Taisei Plas Co., Ltd (Tokyo, JP) inventors Masanori Naritomi and Naoki Andoh  developed a patent pending method to manufacture lightweight and strong composites of a magnesium alloy and carbon fiber reinforced plastics (CFRP), by strongly bonding the magnesium alloy and the CFRP using an epoxy adhesive. The magnesium alloy has specific ultra-fine irregularities is compatible with an epoxy resin adhesive and exhibits thus strong adhesion.  The manufacturing processes are detailed in U.S. Patent Application 20100112287.

A magnesium alloy composite plate material, in which magnesium alloy plates and a CFRP are integrated by exploiting bonding techniques, can be used in ordinary assembly structures with other metal members and bolts. The magnesium alloy plates can withstand strong local forces, and hence the CFRP is not damaged. As a result, the composite is effective for applications in casings, bodies and parts in mobile equipment such as automobiles or in mobile devices, where lightweightness, toughness and ease of assembly are required.The materials may be used in transport equipment where lightweight is required, such as automotive components, aircraft components, and bicycle components. 

Carbon fiber reinforced plastics have the highest strength among structural materials, including metals, and are lightweight, having a specific weight of 1.6 to 1.7, i.e. a specific weight comparable to that of magnesium alloys. Ultra-lightweight and high-strength structural members could be manufactured if both CFRP and magnesium alloys could be strongly bonded to each other. Fortunately, CFRP prepregs, which are the precursors of CFRPs, are fabrics or aggregates of carbon fibers impregnated with an uncured epoxy resin, and thus integration simultaneous with curing can be made simple by tweaking the affinity of CFRP prepregs and an epoxy adhesive coated on the metal.

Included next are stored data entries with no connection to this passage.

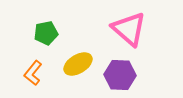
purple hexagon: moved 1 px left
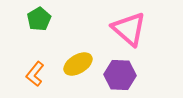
green pentagon: moved 7 px left, 14 px up; rotated 20 degrees counterclockwise
orange L-shape: moved 2 px right, 1 px down
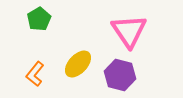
pink triangle: moved 2 px down; rotated 15 degrees clockwise
yellow ellipse: rotated 16 degrees counterclockwise
purple hexagon: rotated 12 degrees clockwise
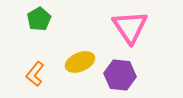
pink triangle: moved 1 px right, 4 px up
yellow ellipse: moved 2 px right, 2 px up; rotated 24 degrees clockwise
purple hexagon: rotated 8 degrees counterclockwise
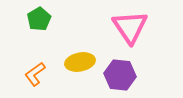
yellow ellipse: rotated 12 degrees clockwise
orange L-shape: rotated 15 degrees clockwise
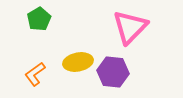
pink triangle: rotated 18 degrees clockwise
yellow ellipse: moved 2 px left
purple hexagon: moved 7 px left, 3 px up
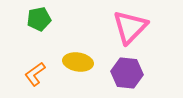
green pentagon: rotated 20 degrees clockwise
yellow ellipse: rotated 20 degrees clockwise
purple hexagon: moved 14 px right, 1 px down
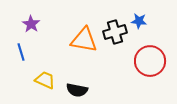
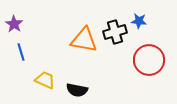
purple star: moved 17 px left
red circle: moved 1 px left, 1 px up
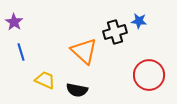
purple star: moved 2 px up
orange triangle: moved 11 px down; rotated 32 degrees clockwise
red circle: moved 15 px down
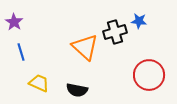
orange triangle: moved 1 px right, 4 px up
yellow trapezoid: moved 6 px left, 3 px down
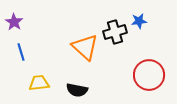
blue star: rotated 14 degrees counterclockwise
yellow trapezoid: rotated 30 degrees counterclockwise
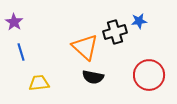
black semicircle: moved 16 px right, 13 px up
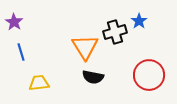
blue star: rotated 28 degrees counterclockwise
orange triangle: rotated 16 degrees clockwise
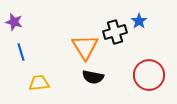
purple star: rotated 18 degrees counterclockwise
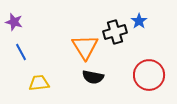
blue line: rotated 12 degrees counterclockwise
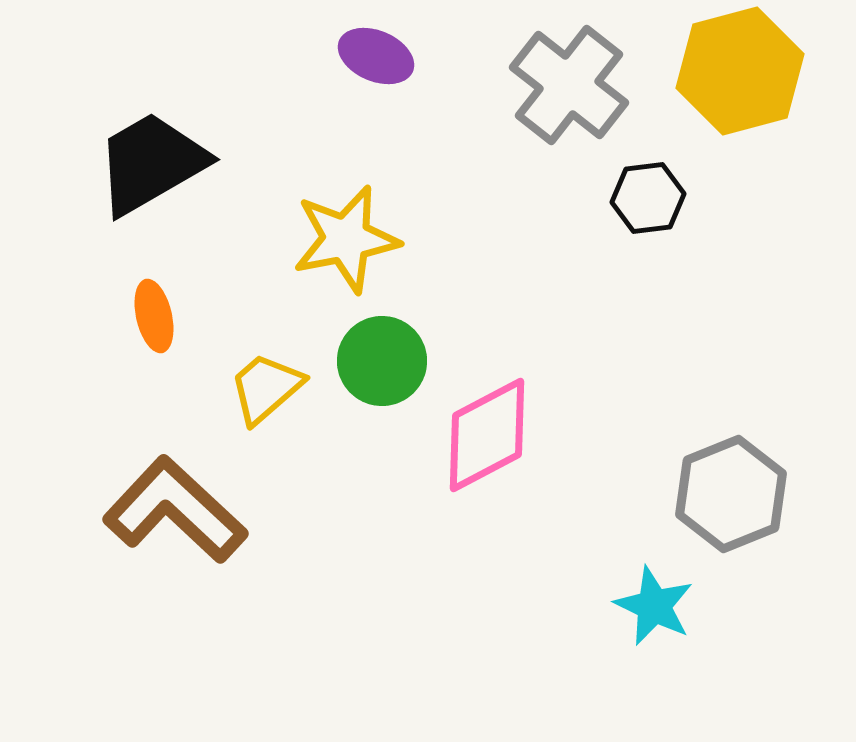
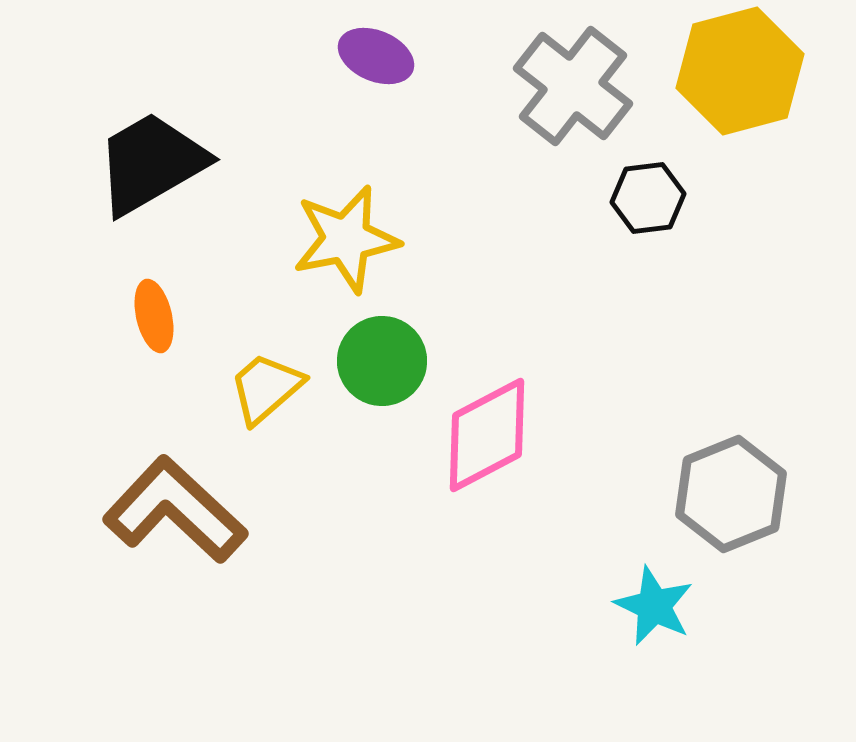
gray cross: moved 4 px right, 1 px down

In order to make the magnesium and CFRP composites,  the inventors felt that first of all it was necessary to conduct diligent research and development on how to improve and stabilize bonding forces (bonding strength) between magnesium alloys and epoxy adhesives. Thus, they endeavored to develop a method that affords strong bonding with fiber-reinforced plastics, in particular CFRPs, by focusing on the development of surface treatment techniques for magnesium alloys. 

A specific preferred treatment method involves immersing the already-pretreated magnesium alloy part in a very dilute acidic aqueous solution for a short time, followed by water rinsing. Residual sodium ions that were not washed away during the pre-treatment are neutralized and removed thereby. The magnesium alloy part is then immersed in the aqueous solution of the conversion treatment, followed by water rinsing. The dilute acidic aqueous solution used is preferably a 0.1 to 0.3% aqueous solution of citric acid or malonic acid. Immersion takes place preferably around normal temperature for about 1 minute. 

The aqueous solution used for the conversion treatment is preferably an aqueous solution containing 1.5 to 3% of potassium permanganate, about 1% of acetic acid and about 0.5% of sodium acetate, at a temperature of 40 to 50.degree. C. Immersion in this aqueous solution lasts preferably about 1 minute. As a result of the above operation, the magnesium alloy becomes covered with a conversion coat of manganese dioxide. The surface morphology of the skin exhibits micron-scale roughness (surface roughness), and also nano-scale ultrafine irregularities when observed by electron microscopy.

U.S. Patent Application 20100112287 FIGS. 6 and 7 are 100,000-magnification electron micrographs of such nano-scale ultra-fine irregularities. The surface morphology of the ultra-fine irregularities is difficult to describe in a straightforward manner. 

The surface shown in the electron micrograph of FIG. 7 can be approximately described as being covered with innumerable tangled rod-shaped or spherical ultra-fine irregularities having a diameter of 5 to 20 nm and a length of 20 to 200 nm. Meanwhile, the ultra-fine irregularities on the surface in the electron micrograph of FIG. 6 look like irregular stacks of spherical bodies which have a diameter of 80 to 120 nm, and from which there grow innumerable rod-shaped or spherical protrusions having a diameter of 5 to 20 nm and a length of 10 to 30 nm. As far as can be observed by electron microscopy, all the rod-like (needle) shapes having a diameter of about 10 nm appear to be crystals, although no diffraction lines for manganese oxide were observed using an X-diffractometer (XRD). 

FIG. 6 is an electron micrograph at 100,000 magnifications of a test piece of an AZ31B magnesium alloy having had a surface treatment developed by Taisei Plas.